> **DATA LISTING**:
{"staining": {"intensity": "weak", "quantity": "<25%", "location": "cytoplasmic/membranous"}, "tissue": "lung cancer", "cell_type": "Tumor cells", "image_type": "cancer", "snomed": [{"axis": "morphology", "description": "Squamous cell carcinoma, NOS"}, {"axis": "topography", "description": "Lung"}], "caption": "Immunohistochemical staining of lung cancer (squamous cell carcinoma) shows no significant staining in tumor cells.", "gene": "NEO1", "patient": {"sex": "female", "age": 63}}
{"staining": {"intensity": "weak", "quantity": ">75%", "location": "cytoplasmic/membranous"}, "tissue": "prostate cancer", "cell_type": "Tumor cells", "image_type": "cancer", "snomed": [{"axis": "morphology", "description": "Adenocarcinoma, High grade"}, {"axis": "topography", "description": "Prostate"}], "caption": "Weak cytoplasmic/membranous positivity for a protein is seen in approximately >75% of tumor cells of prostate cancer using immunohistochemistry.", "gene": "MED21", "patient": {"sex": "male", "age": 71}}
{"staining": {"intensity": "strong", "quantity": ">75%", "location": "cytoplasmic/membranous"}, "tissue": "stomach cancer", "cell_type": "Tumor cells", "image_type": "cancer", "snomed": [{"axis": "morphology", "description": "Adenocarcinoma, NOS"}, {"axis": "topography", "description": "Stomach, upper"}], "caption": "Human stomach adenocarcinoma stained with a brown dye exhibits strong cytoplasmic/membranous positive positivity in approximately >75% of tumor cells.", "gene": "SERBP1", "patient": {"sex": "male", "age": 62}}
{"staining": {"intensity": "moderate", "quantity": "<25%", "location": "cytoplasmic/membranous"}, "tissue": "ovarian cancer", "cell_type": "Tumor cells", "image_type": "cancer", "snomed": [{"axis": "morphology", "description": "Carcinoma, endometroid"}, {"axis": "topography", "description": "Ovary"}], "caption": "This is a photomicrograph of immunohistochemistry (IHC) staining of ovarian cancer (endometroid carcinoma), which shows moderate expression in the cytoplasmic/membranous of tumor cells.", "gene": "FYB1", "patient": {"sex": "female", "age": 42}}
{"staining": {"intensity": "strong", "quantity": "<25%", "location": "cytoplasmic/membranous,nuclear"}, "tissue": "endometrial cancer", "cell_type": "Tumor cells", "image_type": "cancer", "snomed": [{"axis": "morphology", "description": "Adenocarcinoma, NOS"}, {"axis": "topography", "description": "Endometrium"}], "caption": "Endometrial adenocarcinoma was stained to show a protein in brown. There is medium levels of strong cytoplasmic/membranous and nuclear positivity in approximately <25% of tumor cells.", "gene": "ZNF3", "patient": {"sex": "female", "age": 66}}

> **THE PROBLEM**: The line containing "is a photomicrograph" marks the start. Reproduce it and all lines after it through the end of the listing, exactly and alone.

> **ANSWER BOX**:
{"staining": {"intensity": "moderate", "quantity": "<25%", "location": "cytoplasmic/membranous"}, "tissue": "ovarian cancer", "cell_type": "Tumor cells", "image_type": "cancer", "snomed": [{"axis": "morphology", "description": "Carcinoma, endometroid"}, {"axis": "topography", "description": "Ovary"}], "caption": "This is a photomicrograph of immunohistochemistry (IHC) staining of ovarian cancer (endometroid carcinoma), which shows moderate expression in the cytoplasmic/membranous of tumor cells.", "gene": "FYB1", "patient": {"sex": "female", "age": 42}}
{"staining": {"intensity": "strong", "quantity": "<25%", "location": "cytoplasmic/membranous,nuclear"}, "tissue": "endometrial cancer", "cell_type": "Tumor cells", "image_type": "cancer", "snomed": [{"axis": "morphology", "description": "Adenocarcinoma, NOS"}, {"axis": "topography", "description": "Endometrium"}], "caption": "Endometrial adenocarcinoma was stained to show a protein in brown. There is medium levels of strong cytoplasmic/membranous and nuclear positivity in approximately <25% of tumor cells.", "gene": "ZNF3", "patient": {"sex": "female", "age": 66}}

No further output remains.